• **TASK DETAILS**: Please return the listing below word for word, minus its pictures.

Start of EXERCISE MATERIAL

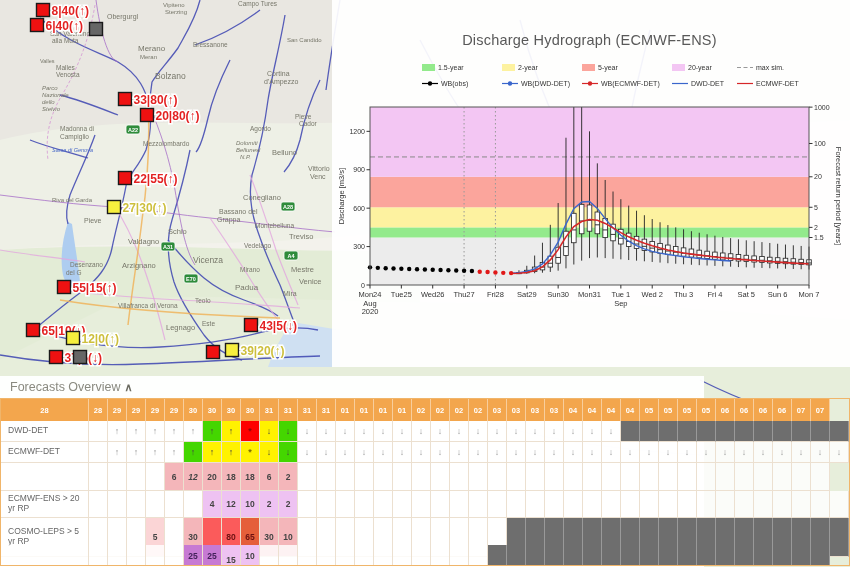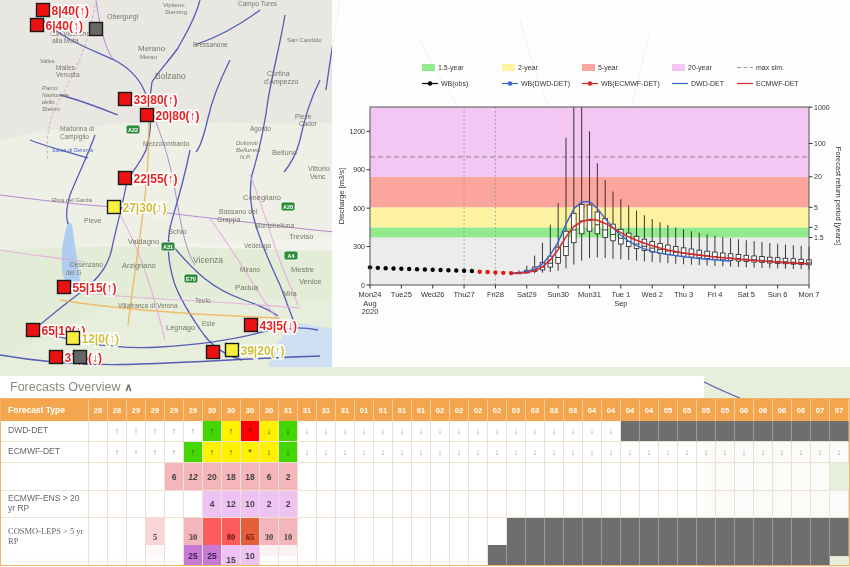--- a/index.html
+++ b/index.html
@@ -169,6 +169,7 @@
     </svg>
 
   <div id="chart-panel">
+    <div id="chart-title">Discharge Hydrograph (ECMWF-ENS)</div>
     <svg id="chart-svg" width="515" height="367">
         <rect x="38" y="237.4906474820144" width="439" height="47.509352517985604" fill="#ececec"></rect>
         <rect x="38" y="227.37410071942446" width="439" height="10.116546762589934" fill="#93ea8c"></rect>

End of EXERCISE MATERIAL

• **SOLUTION TO THIS PROBLEM**:
--- a/index.html
+++ b/index.html
@@ -169,6 +169,7 @@
     </svg>
 
   <div id="chart-panel">
+    <div id="chart-title">Discharge Hydrograph (ECMWF-ENS)</div>
     <svg id="chart-svg" width="515" height="367">
         <rect x="38" y="237.4906474820144" width="439" height="47.509352517985604" fill="#ececec"></rect>
         <rect x="38" y="227.37410071942446" width="439" height="10.116546762589934" fill="#93ea8c"></rect>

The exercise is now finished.